■ EXERCISE INSTRUCTIONS ■
Once the line containing "(491, 84) none" is found in the records below, return it and each following line exactly, up to and including the line containing "[341,176,413,188] toege‐ voegd", and nothing else.

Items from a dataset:
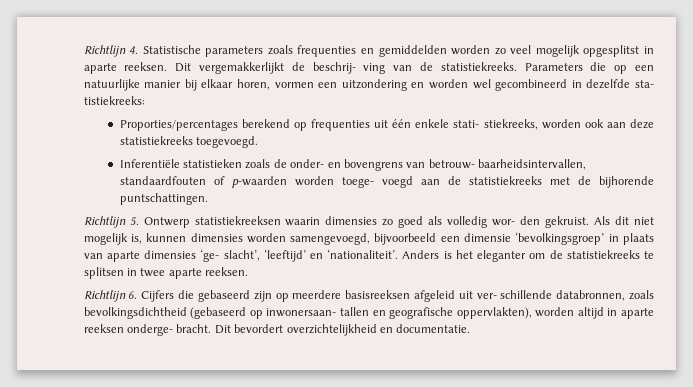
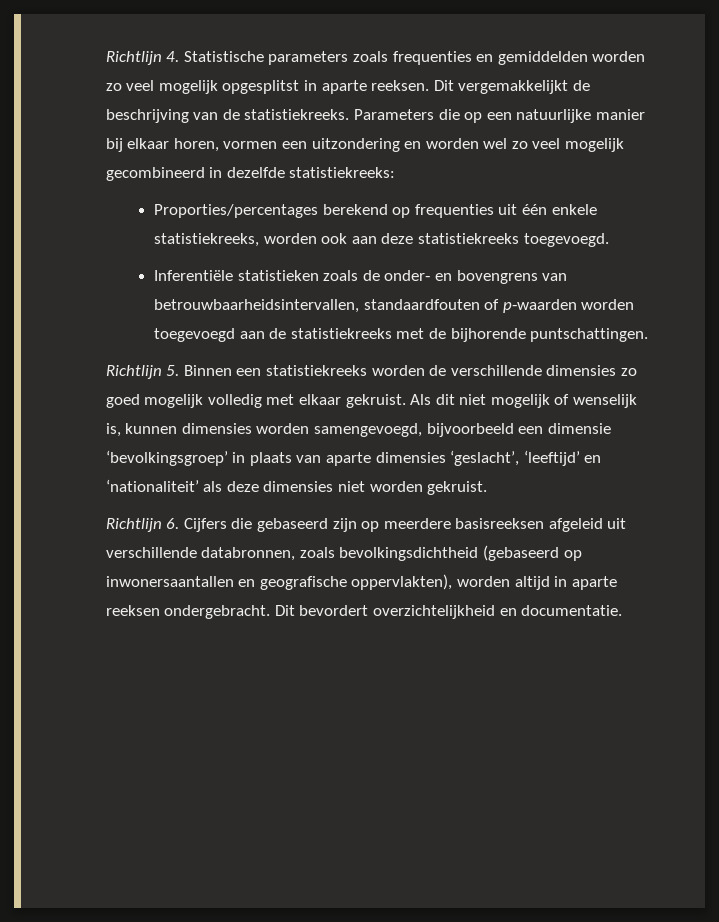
[199,62,386,74] vergemakkerlijkt de beschrij‐ ving -> [458,80,590,94] [105,109,189,123] vergemakkelijkt de beschrijving
(491, 84) none -> [511,138,625,152] zo veel mogelijk
[634,80,654,88] [83,96,145,105] sta‐ tistiekreeks: -> [289,167,396,178] statistiekreeks:
[453,119,538,130] stati‐ stiekreeks, -> [154,233,260,247] statistiekreeks,
[428,159,587,170] betrouw‐ baarheidsintervallen, -> [154,299,360,313] betrouwbaarheidsintervallen,
[341,176,413,188] toege‐ voegd -> [154,328,236,342] toegevoegd
[143,216,541,228] Ontwerp statistiekreeksen waarin dimensies zo goed als volledig wor‐ den -> [183,365,637,376] [105,394,341,408] Binnen een statistiekreeks worden de verschillende dimensies zo goed mogelijk volledig met elkaar
(128, 239) none -> [554,394,638,408] of wenselijk
[200,249,654,262] [83,267,249,279] ‘ge‐ slacht’, ‘leeftijd’ en ‘nationaliteit’. Anders is het eleganter om de statistiekreeks te splitsen in twee aparte reeksen. -> [450,450,602,466] [105,479,488,495] ‘geslacht’, ‘leeftijd’ en ‘nationaliteit’ als deze dimensies niet worden gekruist.
[476,290,553,299] ver‐ schillende -> [105,547,197,558] verschillende
[266,307,369,317] inwonersaan‐ tallen -> [105,576,234,587] inwonersaantallen
[127,324,212,336] onderge‐ bracht. -> [164,605,271,619] ondergebracht.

■ ANSWER BOX ■
(491, 84) none -> [511,138,625,152] zo veel mogelijk
[634,80,654,88] [83,96,145,105] sta‐ tistiekreeks: -> [289,167,396,178] statistiekreeks:
[453,119,538,130] stati‐ stiekreeks, -> [154,233,260,247] statistiekreeks,
[428,159,587,170] betrouw‐ baarheidsintervallen, -> [154,299,360,313] betrouwbaarheidsintervallen,
[341,176,413,188] toege‐ voegd -> [154,328,236,342] toegevoegd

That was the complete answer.